Tak po krótce o mnie. Pomysł na cykl testosteronem czy wejście na htz wpadł mi do głowy po wertowaniu internetu. Mam (miałem) bardzo niskie libido, problemy z pamięcią i stanem "umysłu". Generalnie objawy niskiego testosteronu. Zrobiłem badania:
Testosteron
Wartość 216,85 Jednostka ng/dl
Norma 47,01 - 980,56
Po miesiącu brania bostera testosteronu powtórzyłem badania:
Testosteron
Wartość 387,97 Jednostka ng/dl
Norma 47,01 - 980,56
FSH
Wartość 3,12 Jednostka mIU/ml
Norma 0,95 - 11,95
Prolaktyna
Wartość 3,62 Jednostka ng/ml
Norma 3,46 - 19,4
LH
Wartość 1,71 Jednostka mIU/ml
Norma 1,14 - 8,75
Testosteron poszedł trochę w górę ale nie na tyle żeby to odczuć.
Wizyty u lekarzy nie pomogły. Na chwilę obecną po wizycie u urologa oraz androloga nie znalazłem pomocy (niestety do dobrych lekarzy należy odczekać swoje- i tu czekam, ci do których się dostałem byli to lekarze starej daty- trudny kontakt).
Ale do sedna.
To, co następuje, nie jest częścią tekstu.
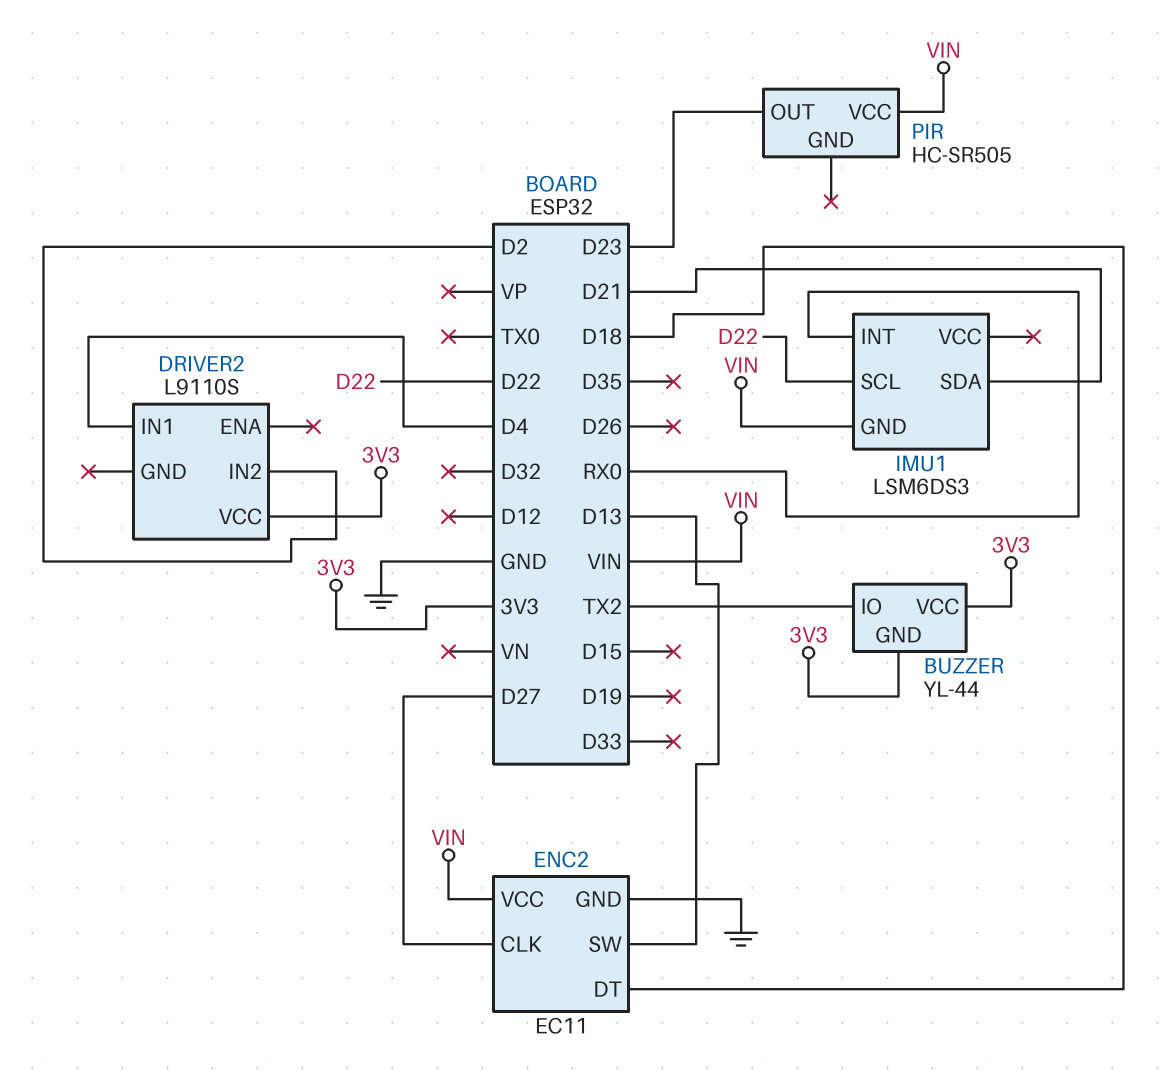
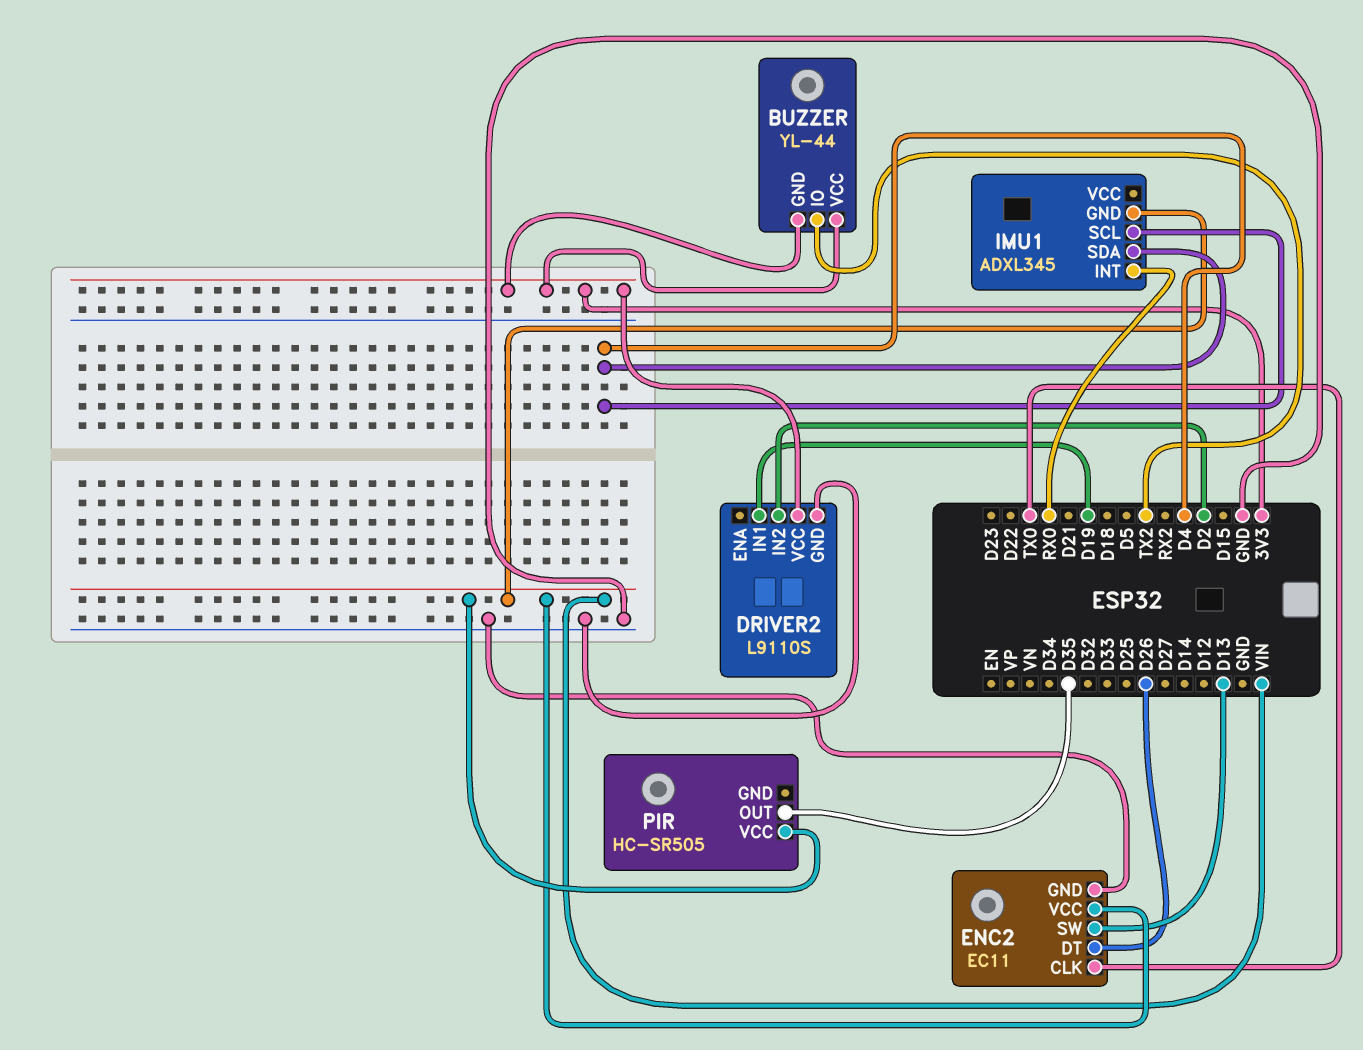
DRIVER2 pin GND: none -> GND
DRIVER2 pin IN1: D4 -> D19
ENC2 pin CLK: D27 -> TX0
ENC2 pin DT: D18 -> D26
IMU1: LSM6DS3 -> ADXL345
IMU1 pin SCL: D22 -> D4
IMU1 pin SDA: D21 -> D4
PIR pin OUT: D23 -> D35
Za namową lokalnego guru saa nabyłem na cykl Jelfa Testosteronum Prolongatum. Przyjąłem we wtorek 2 ampułki (2ml) oraz w piątek 2 ampułki (2ml). Libido na plus, waga rośnie (tu muszę pokombinować z węglami). Po drugim zastrzyku po bardzo intensywnym sobotnim treningu poczułem się bardzo żle. Po dotarciu do domu okazało się że mam ciśnienie 167/90. Wieczorem było już ok: 130/77 i dziś jest podobnie. Wczoraj spędziłem 3h w łóżku ponieważ nie mogłem ustać z takim ciśnieniu. I tu mam kilka pytań:
- Czy iniekcje nie są za często- lub dawki za duże? (wychodzi wtorek-piętek po 2 ml).
- Kiedy zrobić badania na cyklu (badania z przed cyklu załączam).
- Długość cyklu- 8 tygodni (ok czy przedłużyć?).
- Kiedy dać i ile HCG.
- Jaki odblok- generalnie jeśli znajdę lekarza to chcę zostać na stale na testosteronie- htz.
Co do moich obaw to po wczorajszym skoku ciśnienia mam nadal taką "ciężką" głowę. Może sobie wkręcam ale wolę zapytać o to w kontekście częstości przyjmowanych dawek.